- **Request**: Within the records that follow, find every line containing the string "afspraak". Copy those lines.
Start of Data extract
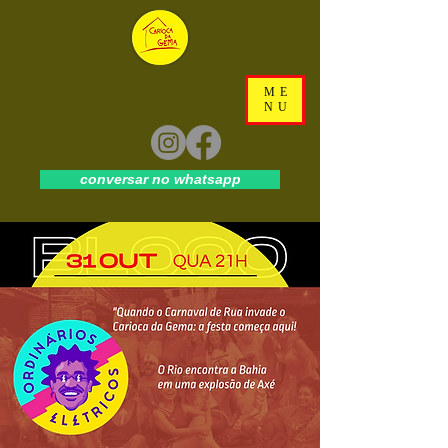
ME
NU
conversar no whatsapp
End of Data extract
Start of Data extract
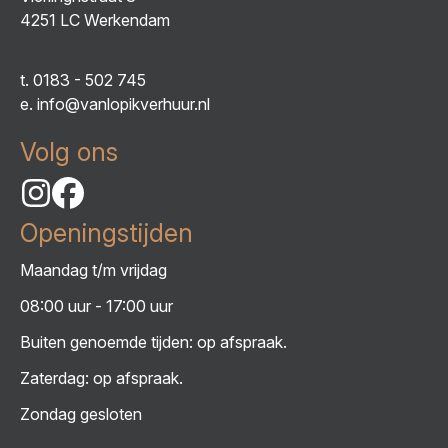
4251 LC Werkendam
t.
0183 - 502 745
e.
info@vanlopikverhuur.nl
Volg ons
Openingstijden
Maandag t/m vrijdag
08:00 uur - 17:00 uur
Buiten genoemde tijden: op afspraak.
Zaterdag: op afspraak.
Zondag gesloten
End of Data extract
- **Solution for this problem**:
Buiten genoemde tijden: op afspraak.
Zaterdag: op afspraak.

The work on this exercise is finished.